-- ATTIVITÀ --
- 1) Rispondi a queste domande sul testo su musica e mito di Arianna:
(a) Quante bottiglie vuote restano sul tavolo quando chi scrive si addormenta sul divano?
(b) A quale compositore fa pensare, come stile, il pezzo "Ariadne sleeping"?
(c) In quale sede londinese si tenne la mostra su De Chirico visitata dai Clientele?
- 2) Ricopia dal testo su musica e mito di Arianna il passo compreso tra "Sul tavolo, quando" e "Londra nel 2003.", estremi inclusi.
- 3) Prosegui il testo su musica e mito di Arianna a partire dal punto in cui si interrompe.

-- TESTO DELL'ESERCIZIO --
Il divano su cui immagino di sedermi in quel tragico giorno.

Mentre bevo a canna dalla bottiglia, ascoltando il disco con la tv accesa su un canale a caso senza volume, penso che Piero aveva già predetto tutto, in fondo le canzoni così tristi sono fatte proprio per i momenti come quello, e mentre trattengo a stento le lacrime lo sento cantare questa canzone...

"Hai lasciato a casa il tuo sorriso,
forse sopra un libro
o nel vetro del tuo specchio.
Hai lasciato a casa quasi tutto del tuo viso,
senza una parola stringi la mia mano,
stasera tu hai lasciato a casa il tuo sorriso,
forse in fondo a un quadro
o tra i fiori del giardino.
Mentre ci lasciamo
sento ormai che son perdute
quelle cose tanto piccole,
quelle frasi così semplici
che chiedevano soltanto il tuo sorriso
".

Sul tavolo, quando mi addormento sul divano a tarda notte, restano solo due bottiglie vuote.
Proprio come queste.

La verità sulla mia vita, come spesso accade, forse starà nel mezzo.

mercoledì 5 maggio 2004

La corona di arianna

In una giornata di pioggia come questa la colonna sonora ideale è il nuovo ep dei Clientele, l'Ariadne ep, e in particolare il pezzo "Ariadne sleeping", di solo piano, che come stile mi ricorda Erik Satie.

Questa è la bellissima copertina di Suburban Light, il mio disco preferito dei Clientele.

L'idea dell'Ariadne ep è venuta ai Clientele dopo aver visitato una mostra dedicata al mito di Arianna nell’arte di De Chirico, all'Estorick Collection of Modern Italian Art di Londra nel 2003.
Il soggetto di una serie di dipinti di De Chirico è infatti una scultura di donna dormiente, ripreso da un marmo romano dei Musei Vaticani, a sua volta copia di un originale ellenistico, che raffigura Arianna abbandonata sull’isola di Dia da Teseo.

Arianna, innamorata di Teseo, tradì suo padre Minosse pur di aiutarlo a uscire dal labirinto dove aveva ucciso il Minotauro. Teseo salpò via con lei, dopo averle promesso il suo amore, ma non appena ebbero raggiunto l'isola di Dia, lui l'abbandonò. E' proprio il motivo di Arianna malinconica, abbandonata dall'amante sulla spiaggia deserta di Dia (oggi Naxos), che ricorre in alcuni quadri di De Chirico, come il famoso "Melanconia" (1912).

-- INFORMAZIONI ESTRATTE --

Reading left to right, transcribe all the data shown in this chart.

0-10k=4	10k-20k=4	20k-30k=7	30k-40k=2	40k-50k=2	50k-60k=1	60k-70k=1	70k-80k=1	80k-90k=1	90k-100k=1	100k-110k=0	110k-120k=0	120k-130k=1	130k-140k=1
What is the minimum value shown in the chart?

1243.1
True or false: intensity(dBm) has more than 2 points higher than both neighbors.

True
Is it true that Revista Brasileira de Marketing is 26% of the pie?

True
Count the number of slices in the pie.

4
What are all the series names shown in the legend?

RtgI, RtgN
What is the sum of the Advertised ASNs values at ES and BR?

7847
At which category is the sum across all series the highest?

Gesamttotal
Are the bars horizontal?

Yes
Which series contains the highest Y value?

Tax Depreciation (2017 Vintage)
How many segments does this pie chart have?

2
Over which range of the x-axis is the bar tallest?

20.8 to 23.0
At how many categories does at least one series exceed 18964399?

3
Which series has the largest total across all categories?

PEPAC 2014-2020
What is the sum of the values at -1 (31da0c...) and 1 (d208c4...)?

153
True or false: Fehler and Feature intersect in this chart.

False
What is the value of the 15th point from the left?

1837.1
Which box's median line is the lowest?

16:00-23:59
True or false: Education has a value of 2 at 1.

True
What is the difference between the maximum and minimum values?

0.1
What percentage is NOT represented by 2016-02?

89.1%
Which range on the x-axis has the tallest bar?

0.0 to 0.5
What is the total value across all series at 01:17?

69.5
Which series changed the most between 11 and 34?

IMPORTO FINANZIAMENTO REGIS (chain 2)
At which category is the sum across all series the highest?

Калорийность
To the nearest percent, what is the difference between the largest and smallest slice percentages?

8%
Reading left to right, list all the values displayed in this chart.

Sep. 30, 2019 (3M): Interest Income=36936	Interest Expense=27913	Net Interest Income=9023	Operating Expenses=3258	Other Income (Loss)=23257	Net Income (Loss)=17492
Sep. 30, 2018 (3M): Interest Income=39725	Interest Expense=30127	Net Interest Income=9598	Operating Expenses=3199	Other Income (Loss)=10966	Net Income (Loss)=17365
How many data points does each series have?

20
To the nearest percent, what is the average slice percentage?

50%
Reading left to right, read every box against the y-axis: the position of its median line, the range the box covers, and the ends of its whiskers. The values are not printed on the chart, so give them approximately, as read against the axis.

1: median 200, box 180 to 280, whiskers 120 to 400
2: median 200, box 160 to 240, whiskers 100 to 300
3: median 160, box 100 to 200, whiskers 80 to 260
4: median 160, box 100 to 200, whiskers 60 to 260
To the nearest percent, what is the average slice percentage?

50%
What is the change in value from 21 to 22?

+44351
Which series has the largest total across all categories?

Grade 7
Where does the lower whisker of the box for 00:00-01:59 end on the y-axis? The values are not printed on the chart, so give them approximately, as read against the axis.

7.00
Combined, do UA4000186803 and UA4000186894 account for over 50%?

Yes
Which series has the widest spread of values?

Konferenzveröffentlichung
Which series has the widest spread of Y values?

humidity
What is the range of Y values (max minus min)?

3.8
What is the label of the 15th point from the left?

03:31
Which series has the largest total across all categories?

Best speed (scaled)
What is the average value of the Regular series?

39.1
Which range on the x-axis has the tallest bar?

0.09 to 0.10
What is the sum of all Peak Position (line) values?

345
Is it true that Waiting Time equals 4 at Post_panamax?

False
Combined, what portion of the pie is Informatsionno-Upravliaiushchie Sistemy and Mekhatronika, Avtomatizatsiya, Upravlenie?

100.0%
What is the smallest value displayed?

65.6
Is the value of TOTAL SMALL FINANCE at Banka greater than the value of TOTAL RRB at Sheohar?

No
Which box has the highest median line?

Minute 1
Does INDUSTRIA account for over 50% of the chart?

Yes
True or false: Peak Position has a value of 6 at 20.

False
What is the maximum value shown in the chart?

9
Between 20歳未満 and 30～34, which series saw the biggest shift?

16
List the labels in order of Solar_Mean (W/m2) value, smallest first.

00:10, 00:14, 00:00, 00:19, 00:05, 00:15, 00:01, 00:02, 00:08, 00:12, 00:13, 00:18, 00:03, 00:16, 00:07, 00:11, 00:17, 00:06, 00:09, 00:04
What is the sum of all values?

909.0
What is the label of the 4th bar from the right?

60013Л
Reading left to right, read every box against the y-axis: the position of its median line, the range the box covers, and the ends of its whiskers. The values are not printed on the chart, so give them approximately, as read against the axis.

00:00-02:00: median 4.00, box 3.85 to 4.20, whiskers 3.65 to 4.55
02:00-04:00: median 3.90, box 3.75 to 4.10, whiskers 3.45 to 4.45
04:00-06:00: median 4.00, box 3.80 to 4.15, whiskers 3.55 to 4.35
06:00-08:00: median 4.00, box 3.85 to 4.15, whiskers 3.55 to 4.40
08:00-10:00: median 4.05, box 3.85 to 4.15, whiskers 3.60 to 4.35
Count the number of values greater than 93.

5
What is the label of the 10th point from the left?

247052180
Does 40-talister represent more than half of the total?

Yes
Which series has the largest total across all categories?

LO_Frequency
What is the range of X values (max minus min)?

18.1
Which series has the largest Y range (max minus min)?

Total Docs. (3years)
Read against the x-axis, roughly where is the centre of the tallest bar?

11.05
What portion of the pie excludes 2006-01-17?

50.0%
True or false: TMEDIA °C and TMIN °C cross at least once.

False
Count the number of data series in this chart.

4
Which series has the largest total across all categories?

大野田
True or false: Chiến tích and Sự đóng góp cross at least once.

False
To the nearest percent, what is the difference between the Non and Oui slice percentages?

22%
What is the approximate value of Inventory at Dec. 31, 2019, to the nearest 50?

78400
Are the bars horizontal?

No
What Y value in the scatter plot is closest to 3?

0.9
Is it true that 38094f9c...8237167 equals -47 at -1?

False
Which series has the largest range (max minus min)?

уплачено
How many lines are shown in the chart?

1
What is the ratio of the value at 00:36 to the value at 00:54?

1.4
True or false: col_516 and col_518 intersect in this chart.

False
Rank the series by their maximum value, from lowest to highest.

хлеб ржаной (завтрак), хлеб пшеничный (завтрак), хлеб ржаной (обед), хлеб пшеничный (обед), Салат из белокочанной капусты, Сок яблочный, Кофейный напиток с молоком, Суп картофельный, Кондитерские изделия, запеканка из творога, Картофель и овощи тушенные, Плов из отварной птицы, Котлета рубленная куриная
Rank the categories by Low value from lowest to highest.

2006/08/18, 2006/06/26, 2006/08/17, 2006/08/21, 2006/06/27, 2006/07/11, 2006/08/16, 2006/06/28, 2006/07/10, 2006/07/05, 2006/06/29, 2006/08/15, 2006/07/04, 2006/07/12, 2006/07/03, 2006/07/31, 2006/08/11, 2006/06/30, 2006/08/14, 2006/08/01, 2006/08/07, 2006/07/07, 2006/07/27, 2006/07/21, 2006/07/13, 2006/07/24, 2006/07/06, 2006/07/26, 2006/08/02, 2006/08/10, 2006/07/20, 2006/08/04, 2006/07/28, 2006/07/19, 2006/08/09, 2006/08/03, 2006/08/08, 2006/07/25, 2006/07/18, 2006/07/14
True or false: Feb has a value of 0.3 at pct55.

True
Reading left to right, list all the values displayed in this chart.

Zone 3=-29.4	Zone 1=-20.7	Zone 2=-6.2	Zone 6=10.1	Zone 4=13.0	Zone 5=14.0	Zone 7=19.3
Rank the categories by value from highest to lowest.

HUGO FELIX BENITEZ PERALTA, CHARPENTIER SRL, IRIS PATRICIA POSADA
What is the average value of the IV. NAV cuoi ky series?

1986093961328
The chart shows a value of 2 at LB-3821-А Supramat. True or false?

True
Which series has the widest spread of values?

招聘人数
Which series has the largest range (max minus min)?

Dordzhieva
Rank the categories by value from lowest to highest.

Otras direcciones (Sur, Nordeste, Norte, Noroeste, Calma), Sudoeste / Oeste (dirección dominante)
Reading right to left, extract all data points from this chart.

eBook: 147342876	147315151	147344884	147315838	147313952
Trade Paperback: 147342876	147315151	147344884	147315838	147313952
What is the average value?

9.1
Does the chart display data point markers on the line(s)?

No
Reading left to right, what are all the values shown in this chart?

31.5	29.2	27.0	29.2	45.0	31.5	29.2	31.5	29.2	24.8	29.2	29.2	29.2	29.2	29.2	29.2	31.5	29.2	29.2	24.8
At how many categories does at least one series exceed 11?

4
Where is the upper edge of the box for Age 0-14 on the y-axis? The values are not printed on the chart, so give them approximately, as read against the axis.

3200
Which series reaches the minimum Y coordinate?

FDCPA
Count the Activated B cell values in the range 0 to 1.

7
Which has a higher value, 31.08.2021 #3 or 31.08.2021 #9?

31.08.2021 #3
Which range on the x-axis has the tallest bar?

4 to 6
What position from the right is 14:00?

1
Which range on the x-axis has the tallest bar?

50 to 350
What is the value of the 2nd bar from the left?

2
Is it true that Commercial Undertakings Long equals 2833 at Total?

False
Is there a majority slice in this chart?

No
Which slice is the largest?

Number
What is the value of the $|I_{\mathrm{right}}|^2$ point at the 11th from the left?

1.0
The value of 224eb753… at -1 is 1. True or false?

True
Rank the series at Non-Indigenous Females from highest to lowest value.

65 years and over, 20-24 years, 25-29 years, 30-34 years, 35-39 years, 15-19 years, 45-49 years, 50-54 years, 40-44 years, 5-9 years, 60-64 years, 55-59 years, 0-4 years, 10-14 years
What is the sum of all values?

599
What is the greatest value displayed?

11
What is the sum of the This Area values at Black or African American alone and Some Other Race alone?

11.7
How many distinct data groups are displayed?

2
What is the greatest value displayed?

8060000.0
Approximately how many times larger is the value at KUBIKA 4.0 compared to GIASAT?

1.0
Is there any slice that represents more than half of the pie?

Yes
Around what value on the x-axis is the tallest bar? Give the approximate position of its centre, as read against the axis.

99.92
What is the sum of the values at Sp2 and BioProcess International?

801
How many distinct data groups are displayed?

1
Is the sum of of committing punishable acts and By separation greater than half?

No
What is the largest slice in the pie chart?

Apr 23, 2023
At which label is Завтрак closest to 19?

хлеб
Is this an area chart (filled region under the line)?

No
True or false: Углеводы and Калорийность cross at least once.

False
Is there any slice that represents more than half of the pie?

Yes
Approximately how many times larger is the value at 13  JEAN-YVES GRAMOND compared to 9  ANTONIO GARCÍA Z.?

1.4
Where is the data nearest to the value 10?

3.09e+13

-- RISPOSTE PER ATTIVITÀ --
- 1)
(a) Due.
(b) Erik Satie.
(c) All'Estorick Collection of Modern Italian Art.

- 2)
Sul tavolo, quando mi addormento sul divano a tarda notte, restano solo due bottiglie vuote.
Proprio come queste.

La verità sulla mia vita, come spesso accade, forse starà nel mezzo.

mercoledì 5 maggio 2004

La corona di arianna

In una giornata di pioggia come questa la colonna sonora ideale è il nuovo ep dei Clientele, l'Ariadne ep, e in particolare il pezzo "Ariadne sleeping", di solo piano, che come stile mi ricorda Erik Satie.

Questa è la bellissima copertina di Suburban Light, il mio disco preferito dei Clientele.

L'idea dell'Ariadne ep è venuta ai Clientele dopo aver visitato una mostra dedicata al mito di Arianna nell’arte di De Chirico, all'Estorick Collection of Modern Italian Art di Londra nel 2003.

- 3)
Una delle tante versioni del mito racconta che la profonda disperazione di Arianna durò sino a quando non conobbe Dioniso. Il dio si intenerì alla vista della fanciulla afflitta e la volle sposare.
Afrodite diede ad Arianna come dono nuziale una corona, che Dioniso per la felicità dopo la cerimonia lanciò tra le stelle, dove rimase per ricordare perennemente la loro storia d'amore.
La corona australe è infatti ancora lì, non a caso proprio vicino al sagittario, il mio segno, assieme al quale è spesso raffigurata.


Ovidio nelle Heroides immagina che Arianna, nella solitudine di Naxos, scriva una struggente lettera a Teseo, invocandone il ritorno. Nella mente di Arianna riecheggiano ancora le parole di lui, alle quali lei aveva creduto incondizionatamente:


Allora mi dicevi:
«Giuro su questi stessi pericoli, che sarai mia finché entrambi vivremo».
Viviamo, e non sono tua, Teseo.

domenica 2 maggio 2004

La mia sveglia giapponese

Questa è la mia sveglia giapponese. Funziona ad energia solare. La mattina, al sorgere del sole, la luce che entra dalle mie finestre (senza tapparelle) la carica e le fa emettere ogni 10 minuti il cinguettio degli uccellini sugli alberi. In realtà avrei anche gli uccellini veri sugli alberi, e quindi la sveglia è abbastanza inutile. A dirla proprio tutta, nè gli uccellini sugli alberi nè la sveglia, con il loro piacevole suono mattutino, mi fanno alzare dal letto. E poi d'inverno col buio fuori la sveglia comincia a suonare comunque dopo le 9.30...
Credo sia per questo che faccio sempre fatica ad alzarmi la mattina.